What is being asked ::
Copy, word for word, the lines of the material below that run from the line containing "Prihodi od prodaje" through the line containing "True or false: Female", including both of those lines.

Available records ::
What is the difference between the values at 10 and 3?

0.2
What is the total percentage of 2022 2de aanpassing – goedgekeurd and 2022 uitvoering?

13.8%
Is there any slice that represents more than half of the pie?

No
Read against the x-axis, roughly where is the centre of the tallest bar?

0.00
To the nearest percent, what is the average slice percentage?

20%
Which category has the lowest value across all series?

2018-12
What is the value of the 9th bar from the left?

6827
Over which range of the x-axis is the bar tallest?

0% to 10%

==

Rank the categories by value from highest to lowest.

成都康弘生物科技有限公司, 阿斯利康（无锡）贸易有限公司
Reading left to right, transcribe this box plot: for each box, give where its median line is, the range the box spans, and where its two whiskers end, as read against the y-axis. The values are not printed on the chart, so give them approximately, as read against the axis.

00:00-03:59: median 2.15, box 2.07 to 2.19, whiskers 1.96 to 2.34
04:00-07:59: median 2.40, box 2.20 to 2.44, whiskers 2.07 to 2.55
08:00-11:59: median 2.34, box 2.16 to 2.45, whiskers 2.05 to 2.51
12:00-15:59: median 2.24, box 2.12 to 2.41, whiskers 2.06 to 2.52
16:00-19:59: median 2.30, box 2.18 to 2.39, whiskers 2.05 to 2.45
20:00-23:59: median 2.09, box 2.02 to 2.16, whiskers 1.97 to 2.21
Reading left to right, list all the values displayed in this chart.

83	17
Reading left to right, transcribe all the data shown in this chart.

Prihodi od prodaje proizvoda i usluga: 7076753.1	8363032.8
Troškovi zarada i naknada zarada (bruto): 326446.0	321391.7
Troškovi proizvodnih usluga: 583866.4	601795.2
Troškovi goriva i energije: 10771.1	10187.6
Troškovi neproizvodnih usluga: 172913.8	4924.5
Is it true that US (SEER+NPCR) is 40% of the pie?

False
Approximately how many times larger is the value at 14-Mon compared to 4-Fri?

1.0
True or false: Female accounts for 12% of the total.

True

...

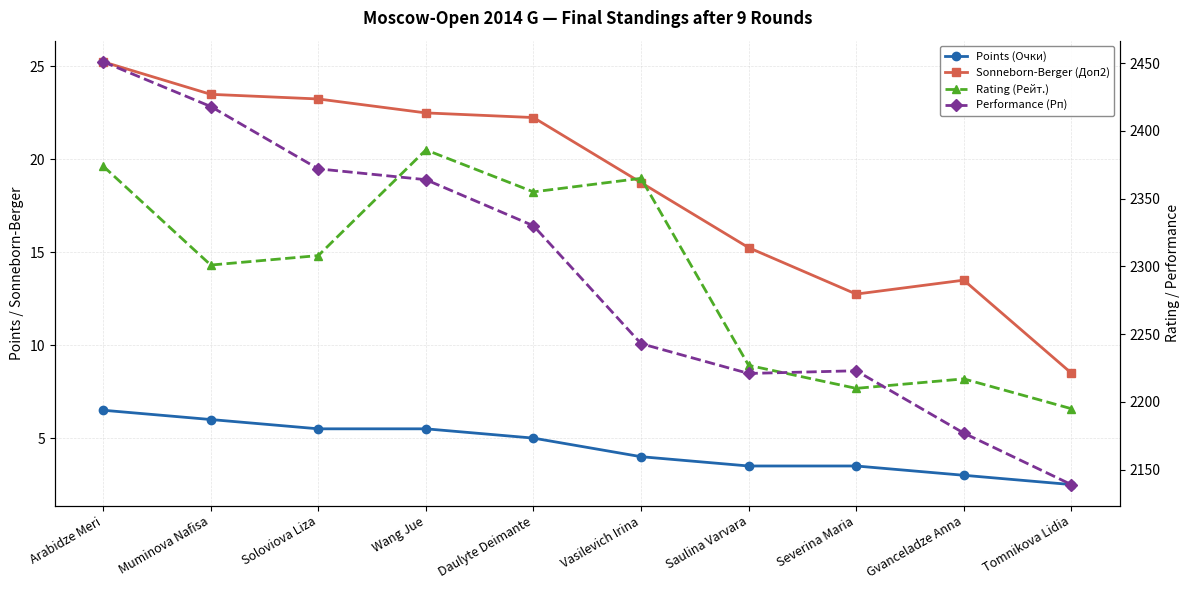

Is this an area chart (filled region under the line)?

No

Answer box ::
Prihodi od prodaje proizvoda i usluga: 7076753.1	8363032.8
Troškovi zarada i naknada zarada (bruto): 326446.0	321391.7
Troškovi proizvodnih usluga: 583866.4	601795.2
Troškovi goriva i energije: 10771.1	10187.6
Troškovi neproizvodnih usluga: 172913.8	4924.5
Is it true that US (SEER+NPCR) is 40% of the pie?

False
Approximately how many times larger is the value at 14-Mon compared to 4-Fri?

1.0
True or false: Female accounts for 12% of the total.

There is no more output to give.